In this post, we’ll look at the view changes sub-protocol of the VR Revisited protocol and go over the questions that I had after reading the paper. I found the paper did not discuss a number of specific behaviours and situations which gave arise to a few doubts and questions. In following posts, we’ll look at how I used TLA+ to answer all these questions and test the validity of my thinking.
Before we begin…a note on timing
As we explore VR Revisited we will be focusing on edge cases. Some edge cases may seem unlikely but when you run complex systems at sufficient scale one-in-a-million events can occur everyday. Another way to look at the histories presented throughout this analysis is that what look like extremely unlikely timing issues are not so unlikely given the right configuration. For example, setting the primary timer expiry limit to 30 seconds is quite different to setting it to 1 ms. When set to 1 ms one could imagine all kinds of crazy combinations of view changes where a replica has a GC pause and wakes up hundreds of views behind.

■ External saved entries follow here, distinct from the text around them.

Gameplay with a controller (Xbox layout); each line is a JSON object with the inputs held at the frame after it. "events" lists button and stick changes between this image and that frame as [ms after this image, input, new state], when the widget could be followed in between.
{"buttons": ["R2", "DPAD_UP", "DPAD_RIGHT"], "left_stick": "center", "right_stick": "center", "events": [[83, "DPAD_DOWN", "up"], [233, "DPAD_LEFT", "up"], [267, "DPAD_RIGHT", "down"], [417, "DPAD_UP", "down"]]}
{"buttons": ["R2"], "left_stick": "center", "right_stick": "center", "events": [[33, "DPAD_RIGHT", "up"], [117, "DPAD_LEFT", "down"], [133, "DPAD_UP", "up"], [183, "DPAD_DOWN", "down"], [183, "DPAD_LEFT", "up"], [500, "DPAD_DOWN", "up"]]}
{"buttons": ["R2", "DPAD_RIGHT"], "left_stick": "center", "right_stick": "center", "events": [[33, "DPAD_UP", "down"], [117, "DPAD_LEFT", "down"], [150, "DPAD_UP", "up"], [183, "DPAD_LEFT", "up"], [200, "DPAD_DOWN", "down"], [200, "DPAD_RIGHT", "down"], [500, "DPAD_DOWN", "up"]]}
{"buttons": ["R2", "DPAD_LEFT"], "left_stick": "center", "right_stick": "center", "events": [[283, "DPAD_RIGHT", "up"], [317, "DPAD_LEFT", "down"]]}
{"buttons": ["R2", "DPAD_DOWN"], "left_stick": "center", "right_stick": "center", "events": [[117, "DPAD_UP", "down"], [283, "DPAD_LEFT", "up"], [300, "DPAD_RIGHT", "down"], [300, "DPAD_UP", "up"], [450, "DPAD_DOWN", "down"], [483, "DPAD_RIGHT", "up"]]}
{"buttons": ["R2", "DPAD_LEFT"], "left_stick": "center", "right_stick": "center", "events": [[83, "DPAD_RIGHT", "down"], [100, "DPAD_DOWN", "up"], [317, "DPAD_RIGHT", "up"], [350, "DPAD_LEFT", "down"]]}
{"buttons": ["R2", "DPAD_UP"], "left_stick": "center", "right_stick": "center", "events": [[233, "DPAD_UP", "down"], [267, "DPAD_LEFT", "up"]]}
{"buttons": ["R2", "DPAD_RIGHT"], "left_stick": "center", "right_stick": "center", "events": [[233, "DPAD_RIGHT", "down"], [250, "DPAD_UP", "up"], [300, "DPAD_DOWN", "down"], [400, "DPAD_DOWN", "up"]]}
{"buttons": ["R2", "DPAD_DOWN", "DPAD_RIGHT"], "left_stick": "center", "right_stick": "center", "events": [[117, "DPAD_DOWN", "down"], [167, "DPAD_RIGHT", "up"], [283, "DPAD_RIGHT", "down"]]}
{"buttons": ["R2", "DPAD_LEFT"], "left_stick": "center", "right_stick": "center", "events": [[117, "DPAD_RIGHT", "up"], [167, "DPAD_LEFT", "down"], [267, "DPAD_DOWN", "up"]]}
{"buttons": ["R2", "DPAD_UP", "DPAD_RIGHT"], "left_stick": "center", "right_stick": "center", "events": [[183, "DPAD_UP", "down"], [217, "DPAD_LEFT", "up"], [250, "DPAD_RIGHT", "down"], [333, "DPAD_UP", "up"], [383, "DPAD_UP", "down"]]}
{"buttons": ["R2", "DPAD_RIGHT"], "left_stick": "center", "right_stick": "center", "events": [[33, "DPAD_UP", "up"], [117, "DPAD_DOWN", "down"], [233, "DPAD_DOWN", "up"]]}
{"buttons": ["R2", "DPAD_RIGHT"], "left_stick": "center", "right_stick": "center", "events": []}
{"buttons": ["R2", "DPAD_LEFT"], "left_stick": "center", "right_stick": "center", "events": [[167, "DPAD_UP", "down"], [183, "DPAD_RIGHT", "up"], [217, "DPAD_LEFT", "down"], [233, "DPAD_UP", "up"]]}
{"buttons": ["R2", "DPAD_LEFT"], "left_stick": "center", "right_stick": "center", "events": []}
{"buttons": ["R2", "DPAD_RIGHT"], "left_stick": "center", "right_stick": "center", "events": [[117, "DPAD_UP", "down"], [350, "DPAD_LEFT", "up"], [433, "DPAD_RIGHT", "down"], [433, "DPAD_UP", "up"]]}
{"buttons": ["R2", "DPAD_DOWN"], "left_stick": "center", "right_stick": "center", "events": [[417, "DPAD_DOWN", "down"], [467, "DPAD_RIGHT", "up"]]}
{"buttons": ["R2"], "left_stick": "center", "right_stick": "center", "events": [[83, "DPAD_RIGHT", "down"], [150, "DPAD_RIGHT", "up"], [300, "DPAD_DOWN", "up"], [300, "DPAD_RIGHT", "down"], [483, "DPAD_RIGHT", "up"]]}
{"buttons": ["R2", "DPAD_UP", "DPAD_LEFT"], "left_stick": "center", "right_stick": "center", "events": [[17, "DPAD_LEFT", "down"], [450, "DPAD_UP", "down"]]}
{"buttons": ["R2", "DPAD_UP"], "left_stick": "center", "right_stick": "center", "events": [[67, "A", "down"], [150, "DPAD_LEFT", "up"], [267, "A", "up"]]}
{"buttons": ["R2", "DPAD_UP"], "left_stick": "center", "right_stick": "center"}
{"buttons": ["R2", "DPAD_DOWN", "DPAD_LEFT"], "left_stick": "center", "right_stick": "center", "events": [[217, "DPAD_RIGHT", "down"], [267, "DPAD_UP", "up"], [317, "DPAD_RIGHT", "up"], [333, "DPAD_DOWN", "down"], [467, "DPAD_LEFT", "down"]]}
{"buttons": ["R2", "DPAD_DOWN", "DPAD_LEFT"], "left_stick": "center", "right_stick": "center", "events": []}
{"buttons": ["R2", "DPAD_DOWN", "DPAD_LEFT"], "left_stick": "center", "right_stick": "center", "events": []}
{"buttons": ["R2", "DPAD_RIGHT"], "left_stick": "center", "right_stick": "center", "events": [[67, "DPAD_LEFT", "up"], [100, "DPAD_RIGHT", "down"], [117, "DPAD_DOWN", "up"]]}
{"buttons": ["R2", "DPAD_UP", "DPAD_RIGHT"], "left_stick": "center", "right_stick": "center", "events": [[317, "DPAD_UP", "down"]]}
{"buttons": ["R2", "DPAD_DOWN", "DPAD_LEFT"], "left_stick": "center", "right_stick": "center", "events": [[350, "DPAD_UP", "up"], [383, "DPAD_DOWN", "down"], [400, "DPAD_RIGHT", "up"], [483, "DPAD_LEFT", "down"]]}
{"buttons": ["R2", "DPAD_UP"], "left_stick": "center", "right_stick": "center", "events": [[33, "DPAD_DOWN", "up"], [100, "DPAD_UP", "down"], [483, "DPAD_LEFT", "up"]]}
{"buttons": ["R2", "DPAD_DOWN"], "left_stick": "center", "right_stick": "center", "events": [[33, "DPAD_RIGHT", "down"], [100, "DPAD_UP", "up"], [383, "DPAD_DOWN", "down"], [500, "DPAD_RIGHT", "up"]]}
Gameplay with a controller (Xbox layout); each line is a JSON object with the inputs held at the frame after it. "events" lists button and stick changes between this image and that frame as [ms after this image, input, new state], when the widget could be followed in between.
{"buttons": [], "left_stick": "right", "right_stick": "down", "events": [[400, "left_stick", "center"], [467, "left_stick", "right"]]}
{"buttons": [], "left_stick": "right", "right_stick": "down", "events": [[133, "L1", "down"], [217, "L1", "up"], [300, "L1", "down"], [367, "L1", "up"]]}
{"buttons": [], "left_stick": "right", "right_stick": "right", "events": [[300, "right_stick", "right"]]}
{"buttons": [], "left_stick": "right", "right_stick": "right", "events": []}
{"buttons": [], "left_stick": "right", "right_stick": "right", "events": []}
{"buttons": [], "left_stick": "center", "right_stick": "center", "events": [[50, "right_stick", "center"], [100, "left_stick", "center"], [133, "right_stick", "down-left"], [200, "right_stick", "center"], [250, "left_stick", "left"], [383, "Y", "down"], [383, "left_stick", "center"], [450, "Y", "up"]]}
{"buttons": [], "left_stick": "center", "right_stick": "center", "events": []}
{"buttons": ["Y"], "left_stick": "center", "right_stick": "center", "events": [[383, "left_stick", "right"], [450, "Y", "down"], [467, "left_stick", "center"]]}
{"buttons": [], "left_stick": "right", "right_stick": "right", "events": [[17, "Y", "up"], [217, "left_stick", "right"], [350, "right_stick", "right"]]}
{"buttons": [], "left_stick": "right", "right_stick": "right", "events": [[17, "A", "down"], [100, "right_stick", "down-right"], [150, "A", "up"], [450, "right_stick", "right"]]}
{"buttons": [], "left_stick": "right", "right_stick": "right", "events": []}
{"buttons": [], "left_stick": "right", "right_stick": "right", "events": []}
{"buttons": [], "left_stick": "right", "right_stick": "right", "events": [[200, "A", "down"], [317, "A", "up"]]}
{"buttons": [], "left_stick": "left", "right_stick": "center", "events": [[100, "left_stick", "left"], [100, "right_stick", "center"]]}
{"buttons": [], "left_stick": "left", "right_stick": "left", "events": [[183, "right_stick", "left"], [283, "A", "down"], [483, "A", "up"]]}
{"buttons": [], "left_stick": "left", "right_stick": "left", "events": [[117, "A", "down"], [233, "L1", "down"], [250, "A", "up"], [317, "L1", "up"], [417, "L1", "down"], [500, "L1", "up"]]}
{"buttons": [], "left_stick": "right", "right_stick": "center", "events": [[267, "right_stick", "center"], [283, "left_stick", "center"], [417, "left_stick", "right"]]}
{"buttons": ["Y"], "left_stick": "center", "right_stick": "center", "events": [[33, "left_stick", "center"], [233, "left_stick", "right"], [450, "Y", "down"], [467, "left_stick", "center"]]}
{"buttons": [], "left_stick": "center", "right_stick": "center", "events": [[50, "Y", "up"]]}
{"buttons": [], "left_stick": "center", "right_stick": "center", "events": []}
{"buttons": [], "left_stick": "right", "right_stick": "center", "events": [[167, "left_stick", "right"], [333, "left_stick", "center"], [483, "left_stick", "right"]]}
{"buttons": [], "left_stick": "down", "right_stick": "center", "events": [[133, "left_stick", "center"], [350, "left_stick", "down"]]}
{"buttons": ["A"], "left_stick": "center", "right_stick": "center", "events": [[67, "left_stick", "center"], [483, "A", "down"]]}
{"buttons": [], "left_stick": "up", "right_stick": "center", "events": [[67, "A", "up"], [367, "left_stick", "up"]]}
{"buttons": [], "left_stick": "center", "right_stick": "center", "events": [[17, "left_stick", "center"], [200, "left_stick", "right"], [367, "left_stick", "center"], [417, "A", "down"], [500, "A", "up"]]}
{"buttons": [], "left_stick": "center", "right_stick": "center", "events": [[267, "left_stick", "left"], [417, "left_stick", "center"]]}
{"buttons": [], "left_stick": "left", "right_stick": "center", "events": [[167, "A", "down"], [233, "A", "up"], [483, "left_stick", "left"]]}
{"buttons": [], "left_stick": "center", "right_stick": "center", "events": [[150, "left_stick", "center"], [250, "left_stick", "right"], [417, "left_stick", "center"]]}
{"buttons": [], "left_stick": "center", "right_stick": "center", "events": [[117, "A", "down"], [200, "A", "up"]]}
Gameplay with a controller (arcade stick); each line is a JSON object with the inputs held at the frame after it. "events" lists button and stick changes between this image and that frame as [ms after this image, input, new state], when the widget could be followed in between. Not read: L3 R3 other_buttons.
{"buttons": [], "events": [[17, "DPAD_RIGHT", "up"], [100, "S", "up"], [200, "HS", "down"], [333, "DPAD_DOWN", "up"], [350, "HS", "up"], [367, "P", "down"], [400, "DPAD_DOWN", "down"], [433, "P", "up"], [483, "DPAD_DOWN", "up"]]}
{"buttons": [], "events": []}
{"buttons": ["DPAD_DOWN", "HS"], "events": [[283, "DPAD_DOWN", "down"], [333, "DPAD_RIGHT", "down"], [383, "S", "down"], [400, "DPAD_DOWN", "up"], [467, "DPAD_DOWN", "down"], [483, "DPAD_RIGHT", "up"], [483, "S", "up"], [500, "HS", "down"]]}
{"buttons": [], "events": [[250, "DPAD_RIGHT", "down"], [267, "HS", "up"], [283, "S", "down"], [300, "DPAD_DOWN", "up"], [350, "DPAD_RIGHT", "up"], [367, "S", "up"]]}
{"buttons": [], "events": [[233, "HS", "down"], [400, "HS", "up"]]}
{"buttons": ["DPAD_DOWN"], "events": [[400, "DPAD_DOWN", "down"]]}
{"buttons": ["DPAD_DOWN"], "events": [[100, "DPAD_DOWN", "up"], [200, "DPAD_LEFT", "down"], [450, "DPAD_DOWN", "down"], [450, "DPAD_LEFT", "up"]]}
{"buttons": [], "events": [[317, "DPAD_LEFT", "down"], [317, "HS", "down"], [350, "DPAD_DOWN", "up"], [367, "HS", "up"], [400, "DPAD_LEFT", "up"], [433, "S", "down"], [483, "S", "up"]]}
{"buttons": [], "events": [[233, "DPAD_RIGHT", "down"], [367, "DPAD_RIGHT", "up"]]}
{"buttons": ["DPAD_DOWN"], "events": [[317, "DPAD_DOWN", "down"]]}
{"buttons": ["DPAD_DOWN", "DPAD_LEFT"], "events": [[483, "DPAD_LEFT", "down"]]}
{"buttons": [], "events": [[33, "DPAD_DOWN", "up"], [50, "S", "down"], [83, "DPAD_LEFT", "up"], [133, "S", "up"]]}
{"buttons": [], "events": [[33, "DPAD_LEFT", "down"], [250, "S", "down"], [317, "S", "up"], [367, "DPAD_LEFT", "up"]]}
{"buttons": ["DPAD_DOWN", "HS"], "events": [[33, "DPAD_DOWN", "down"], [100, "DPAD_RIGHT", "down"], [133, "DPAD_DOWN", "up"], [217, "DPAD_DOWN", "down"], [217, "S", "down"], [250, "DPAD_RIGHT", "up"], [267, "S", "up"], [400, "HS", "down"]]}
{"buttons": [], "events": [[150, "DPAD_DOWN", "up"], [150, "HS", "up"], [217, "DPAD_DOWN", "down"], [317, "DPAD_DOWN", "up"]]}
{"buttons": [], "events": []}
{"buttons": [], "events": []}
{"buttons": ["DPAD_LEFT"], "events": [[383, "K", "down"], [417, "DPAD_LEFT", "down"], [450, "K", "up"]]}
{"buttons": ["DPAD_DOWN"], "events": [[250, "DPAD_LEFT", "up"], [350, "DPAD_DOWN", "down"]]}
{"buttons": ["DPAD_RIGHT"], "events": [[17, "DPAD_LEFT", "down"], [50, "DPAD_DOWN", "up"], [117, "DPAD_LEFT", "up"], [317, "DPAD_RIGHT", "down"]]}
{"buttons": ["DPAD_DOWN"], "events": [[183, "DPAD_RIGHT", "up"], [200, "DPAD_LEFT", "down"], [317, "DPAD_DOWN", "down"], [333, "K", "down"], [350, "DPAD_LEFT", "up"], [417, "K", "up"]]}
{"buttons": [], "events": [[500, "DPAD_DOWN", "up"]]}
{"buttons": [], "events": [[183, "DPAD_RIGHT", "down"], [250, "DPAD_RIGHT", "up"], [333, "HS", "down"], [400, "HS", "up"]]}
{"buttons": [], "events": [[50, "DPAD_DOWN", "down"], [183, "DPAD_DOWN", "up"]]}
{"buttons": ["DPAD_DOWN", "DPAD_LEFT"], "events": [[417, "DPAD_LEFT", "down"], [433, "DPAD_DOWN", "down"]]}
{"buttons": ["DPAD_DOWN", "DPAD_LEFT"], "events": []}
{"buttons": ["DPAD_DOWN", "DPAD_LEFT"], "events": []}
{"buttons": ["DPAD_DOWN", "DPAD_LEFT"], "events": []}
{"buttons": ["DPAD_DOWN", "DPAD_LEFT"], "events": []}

If we were to dismiss unlikely timing issues, then we would have to start coaching human operators on the “right configurations”. Be careful not to set the expiry limit too low or you may lose data! So how low is too low?
If we want robust, correct distributed systems, then we need to take timing out of it and focus entirely on causality.
One final note: there are lots of diagrams, if you see a mistake please let me know. I have checked them but things can always be missed.
View changes
This post assumes you have read the View Changes section of the paper. It isn’t long or complex so I recommend doing so. I will summarise the rules here though. Before I do, I use the acronyms in this post:
SVC = StartViewChange message
DVC = DoViewChange message
SV = StartView message
f = a minority of replicas, which for 5 replicas equals 2. A majority is formed by at least f+1 replicas.
The way that view changes work in VR Revisited is that a replica can trigger a view change by advancing their view number and broadcasting a StartViewChange (SVC) message to all replicas. Each replica, on receiving this SVC, if it has a higher view number than its own, advances its view number and broadcasts its own SVC, causing a flood of SVC messages.
Once a replica has received f SVCs, it sends a DoViewChange (DVC) message to the primary of that view number. Primaries are calculated based on the view number, so in a 5 replica cluster, r2 would be the primary of views 2, 7 and 12 for example. Once a replica has received DVC messages from a majority (f+1), it becomes the new primary by broadcasting a StartView (SV) message.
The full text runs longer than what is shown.